ABOUT THIS EXERCISE:
For the material that follows, return exactly the lines from the one with "M448 814 540" through the one with "M529 708 494", both ends included.

═══

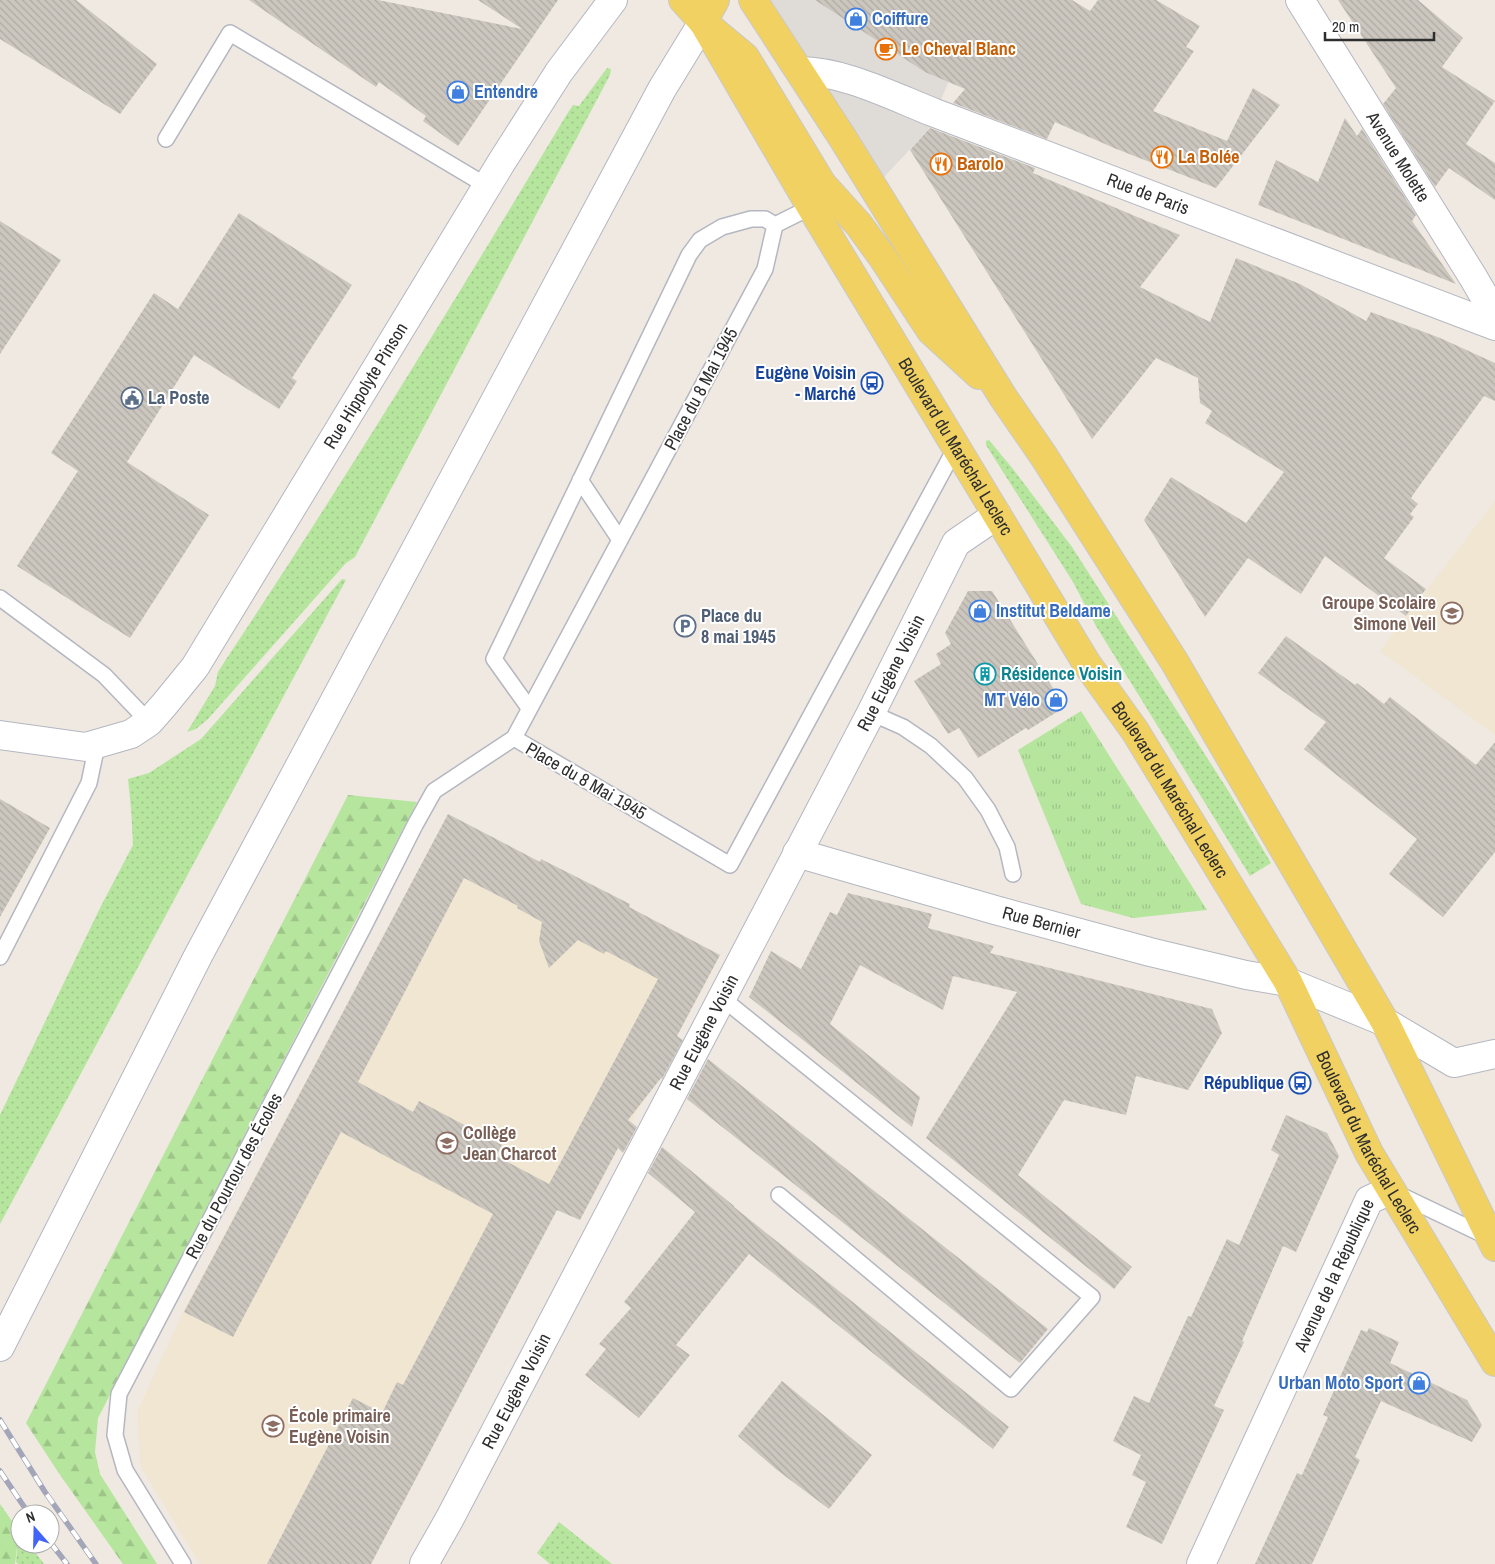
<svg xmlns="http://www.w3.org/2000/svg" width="1495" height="1564" viewBox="0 0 1495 1564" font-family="'Archivo Narrow',sans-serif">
	<defs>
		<pattern id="grass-dots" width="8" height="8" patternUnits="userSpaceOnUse" patternTransform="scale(1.25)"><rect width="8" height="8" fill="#b6e59e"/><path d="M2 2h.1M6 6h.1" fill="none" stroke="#9dc588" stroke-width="1.8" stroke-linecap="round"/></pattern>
		<pattern id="forest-firs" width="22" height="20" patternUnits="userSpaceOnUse" patternTransform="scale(1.25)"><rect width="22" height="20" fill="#b6e59e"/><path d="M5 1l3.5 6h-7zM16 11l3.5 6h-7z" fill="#9dc588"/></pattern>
		<pattern id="park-tufts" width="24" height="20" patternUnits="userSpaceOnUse" patternTransform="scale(1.25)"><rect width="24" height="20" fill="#b6e59e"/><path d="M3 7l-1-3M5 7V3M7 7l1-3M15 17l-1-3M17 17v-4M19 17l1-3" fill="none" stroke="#9dc588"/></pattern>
		<pattern id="building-back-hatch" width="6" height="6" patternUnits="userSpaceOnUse" patternTransform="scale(1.25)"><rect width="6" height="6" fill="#cbc7bf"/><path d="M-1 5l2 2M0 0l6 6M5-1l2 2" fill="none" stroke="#afaba4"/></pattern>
	</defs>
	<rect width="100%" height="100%" fill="#efe9e1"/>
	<!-- education -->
	<path fill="#f0e6d1" d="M1495 501V735L1380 651Z
		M448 814 720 955 580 1220 557 1210 371 1564H200L141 1467 137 1412 183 1312Z"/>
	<!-- grass -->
	<path fill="url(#grass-dots)" d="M607 68 611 69 610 75 355 557 346 563 208 719 196 729 187 732 215 686 218 672 225 661C344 482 456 299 567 114L573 105 579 106Z
		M989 440 1013 469 1072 547 1229 792 1271 863 1250 876 1096 626 1073 582 986 445V441Z
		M342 579 346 580 0 1224V1115L100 908 133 845 131 808 128 779 149 773 201 739Z
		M559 1522 612 1564H550L537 1553Z
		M19 1531 20 1544H29L44 1564H18L16 1562Z"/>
	<!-- forest -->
	<path fill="url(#forest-firs)" d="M348 795 417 802 98 1418 95 1452 100 1474 157 1564H123L58 1472 26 1423Z
		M0 1504 19 1531 15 1564H0Z"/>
	<!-- park -->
	<path fill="url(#park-tufts)" d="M1081 711 1207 910 1133 918 1081 904 1018 750Z"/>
	<!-- plaza -->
	<path fill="#dfdcd8" d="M771 0H816L949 81 928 130 884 177Z"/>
	<!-- building -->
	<path fill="url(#building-back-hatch)" fill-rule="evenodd" d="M0 0H76L157 64 120 114 0 39Z
		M249 0H378L522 29 478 0H558L458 146 423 121 426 116 379 82 376 87Z
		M815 0H1072L1090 11 1098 0H1156L1200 26 1186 47 1194 51 1153 111 1227 141 1253 88 1280 105 1216 188 1114 148 1055 122 1047 139 953 103 965 89 925 72Z
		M1338 0H1418L1463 38 1442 67 1495 101 1466 144 1495 163V200L1449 168 1435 187 1383 104 1396 88Z
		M1345 118 1357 136 1362 129 1416 215 1412 221 1456 284 1258 205 1276 160 1318 182Z
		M930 128 1035 168 1033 173 1180 235 1140 287 1210 322 1236 258 1300 284 1366 321 1371 312 1440 338 1495 363V401L1484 396 1415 492 1411 498 1418 504 1410 514 1414 517 1384 558 1426 589 1406 616 1325 556 1301 594 1248 558 1205 617 1144 520 1171 477 1246 523 1284 472 1205 423 1212 411 1200 403 1198 378 1156 358 1092 439 910 150Z
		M239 213 352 285 292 378 297 381 279 409 194 355 127 462 209 515 130 638 17 566 78 471 51 453 154 293 178 309Z
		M0 221 61 260 0 354Z
		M968 591H992L1065 707 1028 730 1026 728 978 758 959 728 948 734 914 681 941 664 936 654 951 644 945 633Z
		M1286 636 1355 685 1357 683 1384 704 1390 697 1476 765 1495 742V852L1443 917 1389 874 1417 839 1304 749 1326 722 1258 673Z
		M0 799 50 828 0 917Z
		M448 814 540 862 541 859 630 904 629 907 720 955 677 1036 683 1040 662 1079 661 1078 628 1120 637 1127 623 1153 618 1148 580 1220 557 1210 371 1564H267L353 1398 382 1413 397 1382 403 1385 493 1214 341 1132 233 1337 184 1312ZM464 878 518 906 517 908 542 922 539 941 549 968 578 940 604 954 606 951 658 979 549 1184 496 1156 502 1145 470 1128 419 1101 413 1112 358 1082Z
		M848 893 932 914 928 928 994 946 990 953 1212 1009 1222 1033 1188 1090 1136 1076 1126 1115 1064 1100 1018 1175 1132 1267 1114 1289 926 1138 1017 992 953 976 943 1010 860 965 830 1024 920 1097 912 1127 749 997 771 951 801 969 830 912 837 915Z
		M708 1059 1048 1329 1020 1363 687 1099Z
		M1286 1115 1327 1133 1339 1156 1296 1252 1283 1246 1242 1341 1244 1342 1214 1406 1224 1410 1162 1544 1126 1527 1146 1482 1132 1475 1141 1455 1113 1441 1134 1396 1149 1403 1188 1316 1191 1317 1227 1239 1239 1245 1279 1155 1271 1150Z
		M662 1147 734 1206V1207L1009 1427 993 1449 749 1254 676 1345 690 1355 639 1418 585 1375 606 1349 599 1344 631 1308 624 1302 695 1212 648 1173Z
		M1369 1328 1399 1342 1390 1363 1467 1400 1482 1425 1472 1442 1381 1401 1355 1457 1360 1460 1312 1564H1255L1297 1473 1302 1475 1328 1417 1323 1415 1361 1330 1367 1332Z
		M782 1381 872 1455 829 1509 777 1470 738 1436Z"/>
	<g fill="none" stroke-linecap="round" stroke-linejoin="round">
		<!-- lane casing -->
		<g stroke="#b4b7c1" stroke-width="18">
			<path id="lane" d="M166 139 230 33 487 186
				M580 480 620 540
				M0 598 104 675 149 722
				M529 708 494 659 689 255 700 240 722 227 751 219H765L775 225
				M871 713 903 727 931 746 965 778 988 810 1007 847 1013 874
				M514 738 730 865 956 447
				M0 957 89 783 97 745
				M722 998 1092 1297 1011 1389 779 1195
				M1396 1193 1488 1237
				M183 1564 125 1470 115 1435 119 1394 363 928 415 825 434 791 514 738 765 269 775 225 811 207"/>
		</g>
		<!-- street casing -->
		<g stroke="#b4b7c1" stroke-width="30">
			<g id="street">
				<path id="s1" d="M1300 0 1473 277 1495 315"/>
				<path id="s2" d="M0 735 86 747 131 734 149 722 164 705 195 667 501 163 559 72 613 0"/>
				<path id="s3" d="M797 853 995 910 1150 952 1246 975 1288 982 1385 1022 1454 1063 1495 1054"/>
				<path id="s4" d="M424 1564 450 1518 871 713 956 543 997 515"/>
				<path id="s5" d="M1201 1564 1369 1200 1391 1190"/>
			</g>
		</g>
		<!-- secondary casing -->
		<g stroke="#b4b7c1" stroke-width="30">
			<g id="secondary">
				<path id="s6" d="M800 71C844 71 894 97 935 113L1495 326"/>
				<path d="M0 1347 198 956 662 89 703 22"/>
			</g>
		</g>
		<!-- primary casing -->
		<g stroke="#c9c9c9" stroke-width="30">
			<g id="primary">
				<path d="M683 0 703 22 745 57 822 184 859 225 883 258 931 331 979 375"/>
				<path d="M753 0 842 137 1003 397 1043 455 1174 661 1385 1022 1495 1247"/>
				<path id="s7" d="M703 22 811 207 1087 664 1135 731 1288 982 1369 1153 1495 1362"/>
				<path d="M703 22 715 0"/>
			</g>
		</g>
		<!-- lane -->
		<use href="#lane" stroke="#fff" stroke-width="15"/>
		<!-- street -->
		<use href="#street" stroke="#fff" stroke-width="28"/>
		<!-- secondary -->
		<use href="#secondary" stroke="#fff" stroke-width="28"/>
		<!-- primary -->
		<use href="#primary" stroke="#f2d163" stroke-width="28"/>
		<!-- rail casing -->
		<g stroke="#a3a6b8" stroke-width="5.5">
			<path id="rail" d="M0 1420 45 1492 96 1564
				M0 1471 29 1514
				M50 1542 67 1564"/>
		</g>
		<!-- rail -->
		<use href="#rail" stroke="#fff" stroke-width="4" stroke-dasharray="11" stroke-linecap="butt"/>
	</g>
	<!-- icons -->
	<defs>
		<g id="shop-ring" transform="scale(1.125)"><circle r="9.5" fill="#fff" stroke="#3f7fe0" stroke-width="1.5"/><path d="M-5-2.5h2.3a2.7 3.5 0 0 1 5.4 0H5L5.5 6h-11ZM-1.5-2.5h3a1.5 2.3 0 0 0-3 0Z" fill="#3f7fe0"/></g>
		<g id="cafe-ring" transform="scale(1.125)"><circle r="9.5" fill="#fff" stroke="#e8710a" stroke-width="1.5"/><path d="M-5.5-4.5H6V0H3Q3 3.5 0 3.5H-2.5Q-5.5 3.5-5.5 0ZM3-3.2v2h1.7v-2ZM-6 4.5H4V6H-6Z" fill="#e8710a"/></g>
		<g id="restaurant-ring" transform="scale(1.125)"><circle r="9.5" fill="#fff" stroke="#e8710a" stroke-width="1.5"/><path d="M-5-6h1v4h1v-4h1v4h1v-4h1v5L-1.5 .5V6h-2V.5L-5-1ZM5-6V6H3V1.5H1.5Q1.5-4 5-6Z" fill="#e8710a"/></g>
		<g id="bus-ring" transform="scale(1.125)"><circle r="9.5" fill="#fff" stroke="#1a4fb4" stroke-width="1.5"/><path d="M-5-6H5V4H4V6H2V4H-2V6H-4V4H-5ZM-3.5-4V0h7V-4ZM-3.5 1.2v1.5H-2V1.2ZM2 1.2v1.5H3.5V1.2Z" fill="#1a4fb4"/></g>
		<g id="civic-ring" transform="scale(1.125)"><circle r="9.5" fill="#fff" stroke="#5c6f8a" stroke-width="1.5"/><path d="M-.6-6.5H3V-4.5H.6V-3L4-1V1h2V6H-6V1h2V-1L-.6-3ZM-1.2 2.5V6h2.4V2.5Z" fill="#5c6f8a"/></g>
		<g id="school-ring" transform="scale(1.125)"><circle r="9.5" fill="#fff" stroke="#8d6e63" stroke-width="1.5"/><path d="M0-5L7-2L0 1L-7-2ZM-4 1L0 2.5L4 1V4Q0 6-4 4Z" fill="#8d6e63"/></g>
		<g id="parking-ring" transform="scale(1.125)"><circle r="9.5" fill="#fff" stroke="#5c6f8a" stroke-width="1.5"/><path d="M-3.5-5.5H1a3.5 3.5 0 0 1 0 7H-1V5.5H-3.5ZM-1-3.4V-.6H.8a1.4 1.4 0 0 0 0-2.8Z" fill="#5c6f8a"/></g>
		<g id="building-ring" transform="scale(1.125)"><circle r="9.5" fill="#fff" stroke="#0f9aa8" stroke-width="1.5"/><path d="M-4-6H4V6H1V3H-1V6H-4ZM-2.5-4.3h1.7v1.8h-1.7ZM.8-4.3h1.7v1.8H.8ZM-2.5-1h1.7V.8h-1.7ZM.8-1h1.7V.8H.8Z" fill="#0f9aa8"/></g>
	</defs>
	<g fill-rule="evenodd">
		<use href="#shop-ring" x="856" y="19"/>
		<use href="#cafe-ring" x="886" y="49"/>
		<use href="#shop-ring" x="458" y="92"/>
		<use href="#restaurant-ring" x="1162" y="157"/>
		<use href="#restaurant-ring" x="941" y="164"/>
		<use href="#bus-ring" x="872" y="383"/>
		<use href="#civic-ring" x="132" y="398"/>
		<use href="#shop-ring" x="980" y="611"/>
		<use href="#school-ring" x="1452" y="613"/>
		<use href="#parking-ring" x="685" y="626"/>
		<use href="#building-ring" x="985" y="674"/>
		<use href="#shop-ring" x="1056" y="700"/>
		<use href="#bus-ring" x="1300" y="1083"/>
		<use href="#school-ring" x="447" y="1143"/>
		<use href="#shop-ring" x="1419" y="1383"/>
		<use href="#school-ring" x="273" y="1426"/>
	</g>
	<g text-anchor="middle" stroke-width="4" stroke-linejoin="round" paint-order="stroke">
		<!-- shop labels -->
		<g font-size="18" font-weight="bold" fill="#366cbe" stroke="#fff" text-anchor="start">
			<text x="872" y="25">Coiffure</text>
			<text x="474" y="98">Entendre</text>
			<text x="996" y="617">Institut Beldame</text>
			<text x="1040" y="706" text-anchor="end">MT Vélo</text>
			<text x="1403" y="1389" text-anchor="end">Urban Moto Sport</text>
		</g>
		<!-- food labels -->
		<g font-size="18" font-weight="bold" fill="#c56008" stroke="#fff" text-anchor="start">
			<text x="902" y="55">Le Cheval Blanc</text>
			<text x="1178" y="163">La Bolée</text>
			<text x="957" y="170">Barolo</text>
		</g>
		<!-- street labels -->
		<g font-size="18" fill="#2e2e2e" stroke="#fff">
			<text dy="6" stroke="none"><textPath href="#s1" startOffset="185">Avenue Molette</textPath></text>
			<text dy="6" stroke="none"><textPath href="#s6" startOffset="370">Rue de Paris</textPath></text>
			<text dy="6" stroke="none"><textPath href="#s2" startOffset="556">Rue Hippolyte Pinson</textPath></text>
			<text transform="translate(701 389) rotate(-62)" y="6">Place du 8 Mai 1945</text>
			<text dy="6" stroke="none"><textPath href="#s7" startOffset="494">Boulevard du Maréchal Leclerc</textPath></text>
			<text dy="6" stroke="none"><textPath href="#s4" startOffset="1006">Rue Eugène Voisin</textPath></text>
			<text transform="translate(586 781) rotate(30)" y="6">Place du 8 Mai 1945</text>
			<text dy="6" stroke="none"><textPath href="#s7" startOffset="899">Boulevard du Maréchal Leclerc</textPath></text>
			<text dy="6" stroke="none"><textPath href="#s3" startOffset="254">Rue Bernier</textPath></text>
			<text dy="6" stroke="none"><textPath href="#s4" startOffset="601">Rue Eugène Voisin</textPath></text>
			<text dy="6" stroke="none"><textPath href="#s7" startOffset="1304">Boulevard du Maréchal Leclerc</textPath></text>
			<text transform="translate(234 1176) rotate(-62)" y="6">Rue du Pourtour des Écoles</text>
			<text dy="6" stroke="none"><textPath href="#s5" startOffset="318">Avenue de la République</textPath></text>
			<text dy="6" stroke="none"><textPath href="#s4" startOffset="196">Rue Eugène Voisin</textPath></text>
		</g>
		<!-- transit labels -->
		<g font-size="18" font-weight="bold" fill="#164399" stroke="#fff" text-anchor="end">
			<text x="856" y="379">Eugène Voisin<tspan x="856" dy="21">- Marché</tspan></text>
			<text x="1284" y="1089">République</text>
		</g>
		<!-- service labels -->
		<g font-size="18" font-weight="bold" fill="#4e5e75" stroke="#fff" text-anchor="start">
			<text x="148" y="404">La Poste</text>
			<text x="701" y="622">Place du<tspan x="701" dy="21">8 mai 1945</tspan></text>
		</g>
		<!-- education labels -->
		<g font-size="18" font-weight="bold" fill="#785e54" stroke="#fff" text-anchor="start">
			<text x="1436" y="609" text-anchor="end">Groupe Scolaire<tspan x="1436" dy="21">Simone Veil</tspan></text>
			<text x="463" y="1139">Collège<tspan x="463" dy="21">Jean Charcot</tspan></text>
			<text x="289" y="1422">École primaire<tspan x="289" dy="21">Eugène Voisin</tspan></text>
		</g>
		<!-- culture labels -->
		<g font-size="18" font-weight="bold" fill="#0d838f" stroke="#fff" text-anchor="start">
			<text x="1001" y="680">Résidence Voisin</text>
		</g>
	</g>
	<!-- north arrow -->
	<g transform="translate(35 1529) rotate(340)"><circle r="24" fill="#ffffff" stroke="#ababab"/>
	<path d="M0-4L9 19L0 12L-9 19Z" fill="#4264fb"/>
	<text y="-8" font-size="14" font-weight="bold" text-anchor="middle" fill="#2e2e2e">N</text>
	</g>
	<!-- scale -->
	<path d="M1325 32v8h109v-8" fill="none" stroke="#2e2e2e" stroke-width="2.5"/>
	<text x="1332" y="32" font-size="15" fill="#2e2e2e" stroke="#ffffff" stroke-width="4" paint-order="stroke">20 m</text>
</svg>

═══

RESPONSE TO THIS TASK:
		M448 814 540 862 541 859 630 904 629 907 720 955 677 1036 683 1040 662 1079 661 1078 628 1120 637 1127 623 1153 618 1148 580 1220 557 1210 371 1564H267L353 1398 382 1413 397 1382 403 1385 493 1214 341 1132 233 1337 184 1312ZM464 878 518 906 517 908 542 922 539 941 549 968 578 940 604 954 606 951 658 979 549 1184 496 1156 502 1145 470 1128 419 1101 413 1112 358 1082Z
		M848 893 932 914 928 928 994 946 990 953 1212 1009 1222 1033 1188 1090 1136 1076 1126 1115 1064 1100 1018 1175 1132 1267 1114 1289 926 1138 1017 992 953 976 943 1010 860 965 830 1024 920 1097 912 1127 749 997 771 951 801 969 830 912 837 915Z
		M708 1059 1048 1329 1020 1363 687 1099Z
		M1286 1115 1327 1133 1339 1156 1296 1252 1283 1246 1242 1341 1244 1342 1214 1406 1224 1410 1162 1544 1126 1527 1146 1482 1132 1475 1141 1455 1113 1441 1134 1396 1149 1403 1188 1316 1191 1317 1227 1239 1239 1245 1279 1155 1271 1150Z
		M662 1147 734 1206V1207L1009 1427 993 1449 749 1254 676 1345 690 1355 639 1418 585 1375 606 1349 599 1344 631 1308 624 1302 695 1212 648 1173Z
		M1369 1328 1399 1342 1390 1363 1467 1400 1482 1425 1472 1442 1381 1401 1355 1457 1360 1460 1312 1564H1255L1297 1473 1302 1475 1328 1417 1323 1415 1361 1330 1367 1332Z
		M782 1381 872 1455 829 1509 777 1470 738 1436Z"/>
	<g fill="none" stroke-linecap="round" stroke-linejoin="round">
		<!-- lane casing -->
		<g stroke="#b4b7c1" stroke-width="18">
			<path id="lane" d="M166 139 230 33 487 186
				M580 480 620 540
				M0 598 104 675 149 722
				M529 708 494 659 689 255 700 240 722 227 751 219H765L775 225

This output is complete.